Yet what’s so remarkable about this story is how unremarkable this kind of kidnapping has become. Abu Khattala is at least the fourth high-value terrorism suspect arrested overseas by U.S. forces in recent years to be brought here for trial. He is at least the second to be captured in Libya. And even though this tactic appears to be radical and intrusive, it’s probably the best.

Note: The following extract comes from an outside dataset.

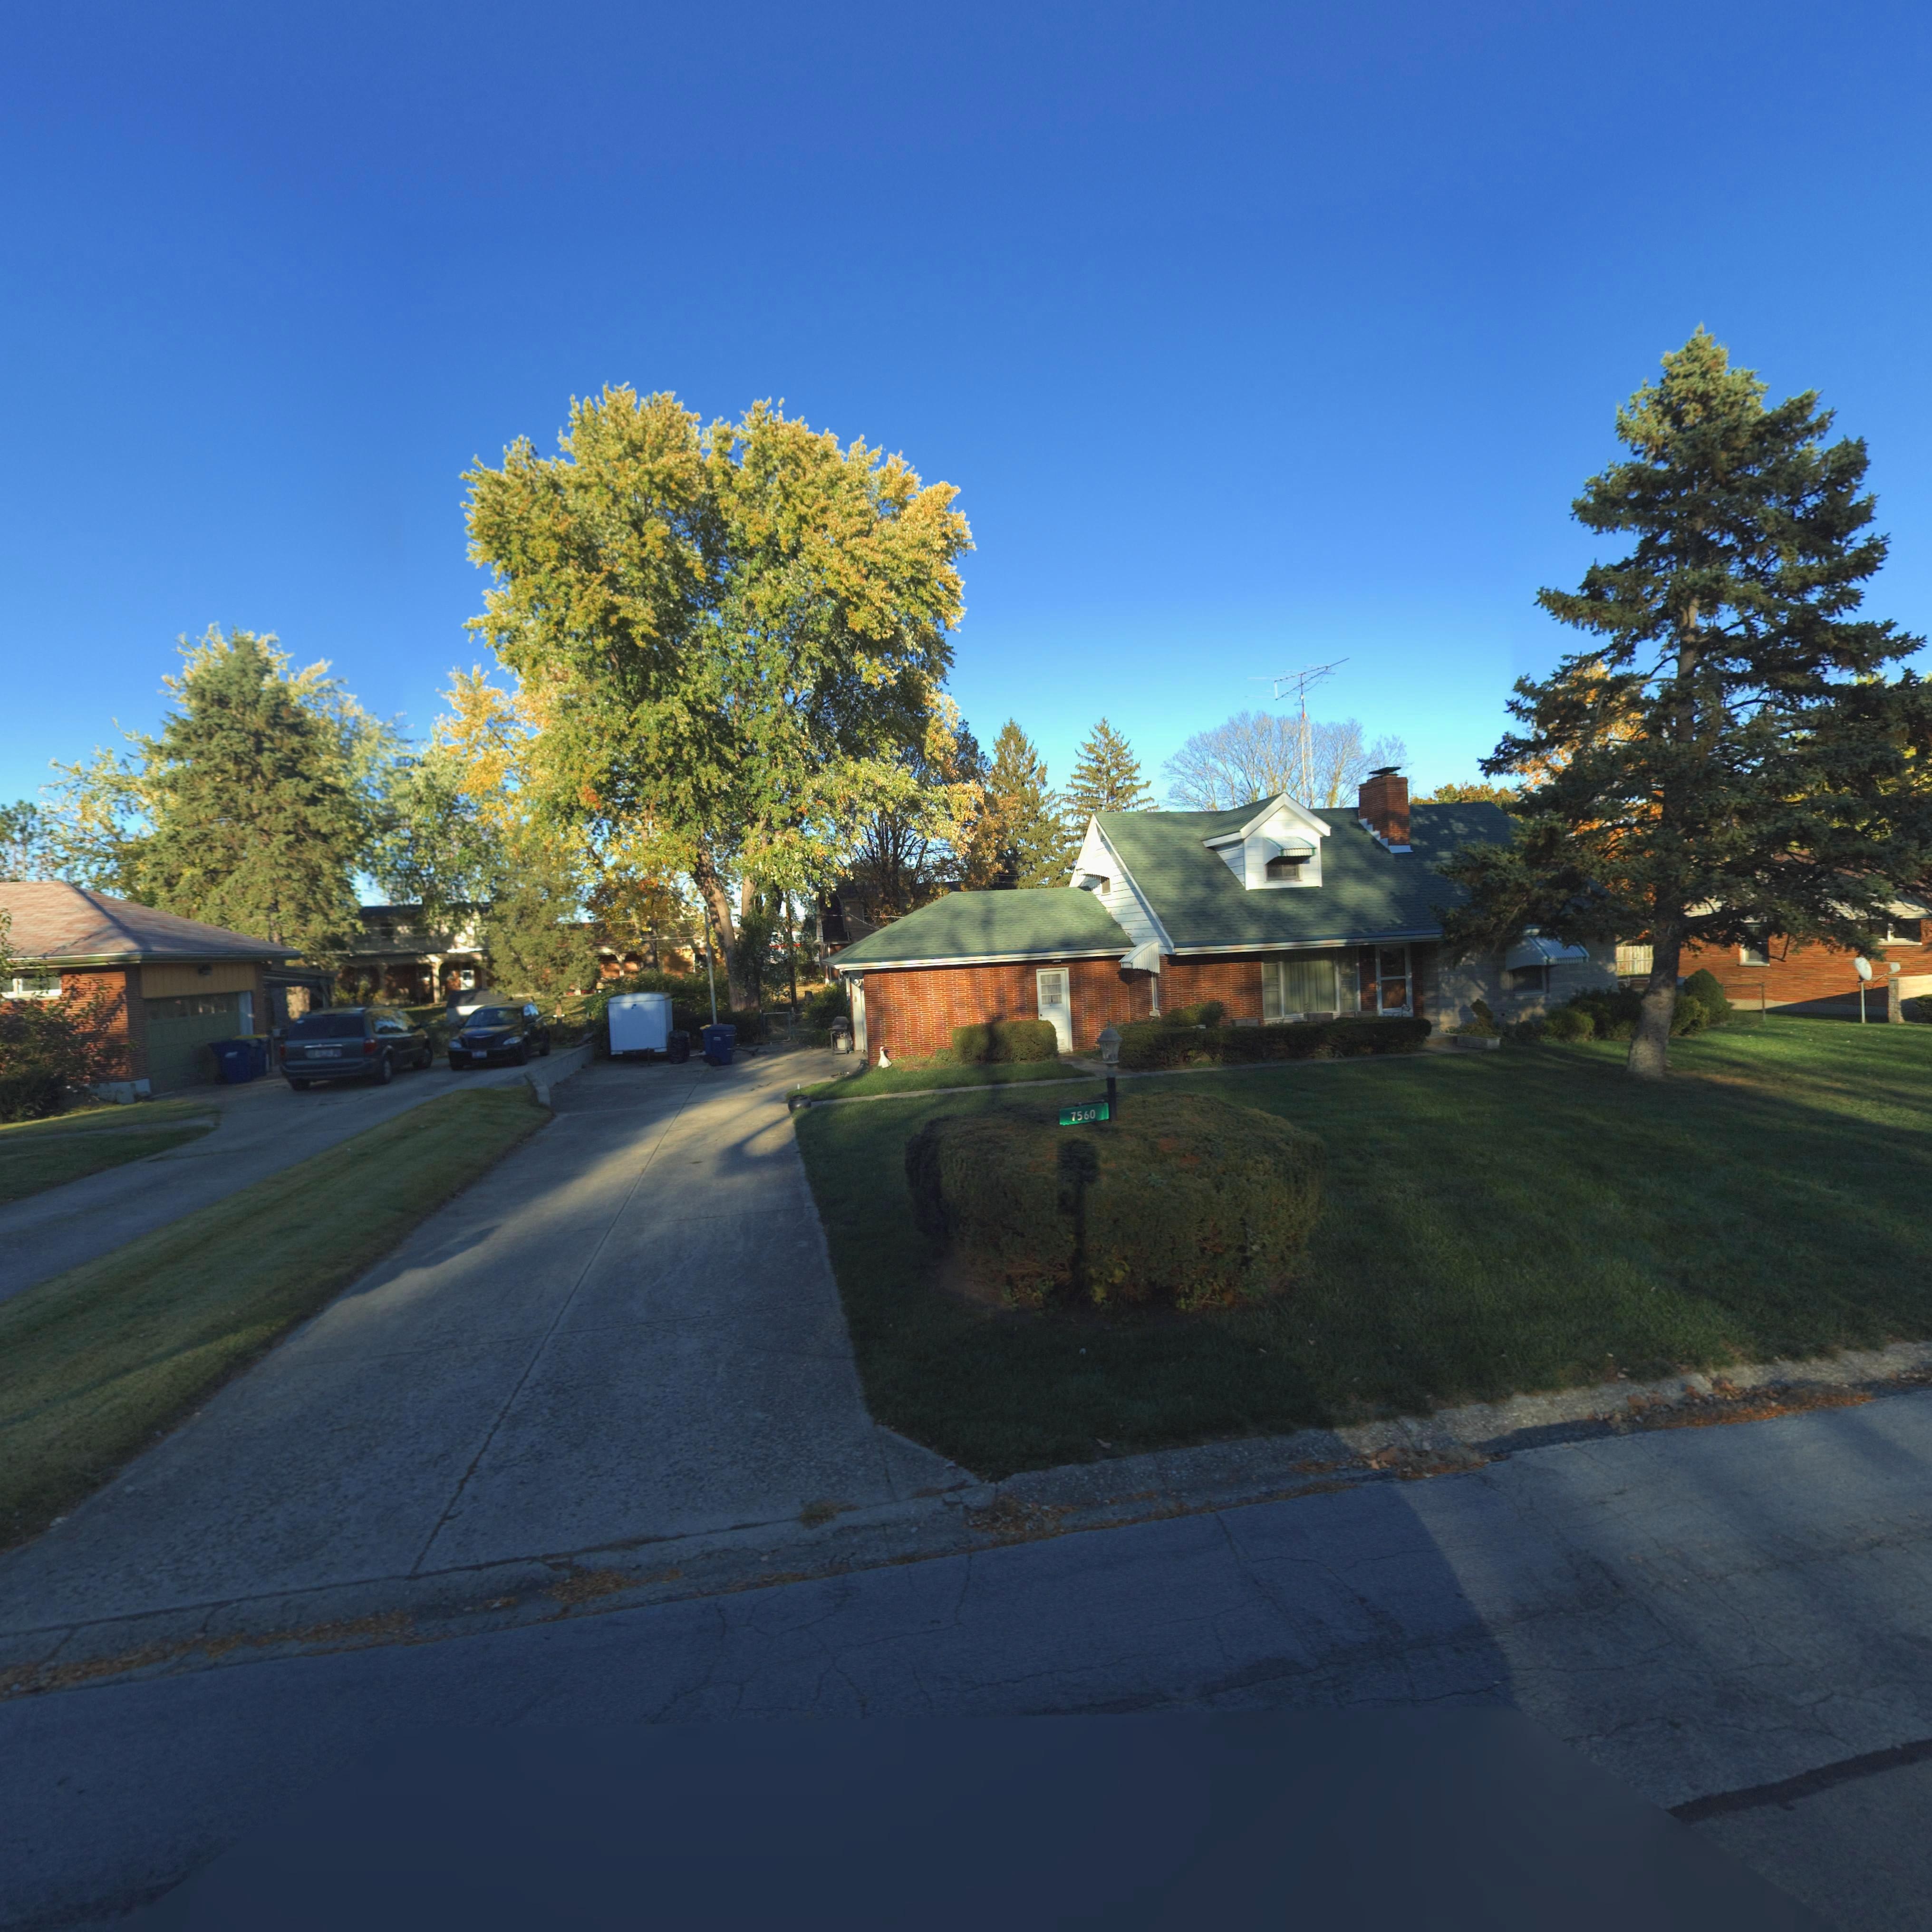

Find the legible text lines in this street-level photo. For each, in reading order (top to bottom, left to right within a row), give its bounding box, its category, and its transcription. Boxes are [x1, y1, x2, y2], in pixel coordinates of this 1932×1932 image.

[1069, 1108, 1097, 1123] StreetNumber: 7560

U.S. law is tolerant of overseas kidnappings: Federal laws authorize overseas arrests (even those in violation of international law), and a range of our terrorism-related criminal offenses (including those with which Abu Khattala has been charged) apply extraterritorially. Moreover, under something called the “Ker–Frisbie doctrine” (named after the pair of antiquated Supreme Court decisions from which it derives), criminal defendants cannot seek to dismiss the charges against them on the ground that their presence was secured unlawfully. In other words, even if Abu Khattala was “kidnapped,” or was otherwise captured in violation of international (or U.S.) law, it is extremely unlikely that such a claim would have any bearing on his amenability to civilian criminal prosecution—whether or not one thinks it should. Courts have recognized an exception to Ker-Frisbie if the government’s conduct in capturing the defendant “shocks the conscience,” but cases in which those arguments have succeeded are few and far between—and have almost always included severe mistreatment of the defendant while he was in custody. Put another way, even if the U.S. violated Libyan sovereignty in capturing Abu Khattala, only Libya, and not Abu Khattala, can protest.
This seemingly batty system, though, is almost certainly the best way to nab terrorism suspects who take refuge in countries that won’t arrest them—even for them. In the early years of the Bush administration, overseas captures of a terrorism suspect invariably led either to his “extraordinary rendition” (in which he would be transferred to the custody of another country where he would be subjected to coercive interrogations—in many cases, outright torture) or, if the suspect was affiliated with al-Qaeda or the Taliban, his being shipped off to Guantánamo Bay. Indeed, a sizeable minority of the 149 detainees still at Guantánamo were captured somewhere other than the battlefields of Afghanistan and Pakistan.
And although the Obama administration has stopped subjecting new suspects to either of those fates, targeted killings through drone strikes appear to have become an increasingly popular tactic when capturing a high-value terrorism suspect (like Anwar al-Awlaki) is infeasible. Given the controversies surrounding drone strikes—including the lack of transparency concerning their frequency or legal justification—democratic kidnapping may be a far better outcome for the rule of law; at least then, the suspects can have some semblance of due process. And for suspects who both lack a connection to al-Qaeda and pose no imminent threat to the United States, it’s hardly clear that they can be targeted with military force at all—at which point the choices become democratic kidnapping or leaving them alone.
Instead, our real concern in these cases should not be the means by which the government captures terrorism suspects overseas, but rather, what happens next. Does the suspect have the same rights as any criminal defendant arrested within the United States, including rights to counsel, to be timely brought before a neutral magistrate, and to a speedy trial? Or is there some interim period during which he languishes in a form of legal limbo? The federal courts have only just begun to grapple with these questions, but if the current pattern holds, they will only become more significant as this practice, the least-worst option, becomes increasingly common.